Scan the records below, and wherever a line has the word "none", pull it out.

# INPUT
..............................

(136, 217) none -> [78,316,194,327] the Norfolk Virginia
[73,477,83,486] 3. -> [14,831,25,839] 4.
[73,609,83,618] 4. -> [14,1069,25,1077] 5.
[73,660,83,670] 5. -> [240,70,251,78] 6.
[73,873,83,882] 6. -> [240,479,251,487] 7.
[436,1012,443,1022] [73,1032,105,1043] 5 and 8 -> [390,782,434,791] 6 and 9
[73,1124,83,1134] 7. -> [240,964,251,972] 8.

..............................

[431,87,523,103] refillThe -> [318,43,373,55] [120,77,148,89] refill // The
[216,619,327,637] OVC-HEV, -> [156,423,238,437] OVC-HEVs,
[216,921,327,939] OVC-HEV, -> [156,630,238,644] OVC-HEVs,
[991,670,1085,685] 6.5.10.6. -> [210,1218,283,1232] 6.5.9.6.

..............................

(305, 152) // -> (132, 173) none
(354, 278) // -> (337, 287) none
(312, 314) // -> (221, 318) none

..............................

# TASK RESPONSE
(136, 217) none -> [78,316,194,327] the Norfolk Virginia
(305, 152) // -> (132, 173) none
(354, 278) // -> (337, 287) none
(312, 314) // -> (221, 318) none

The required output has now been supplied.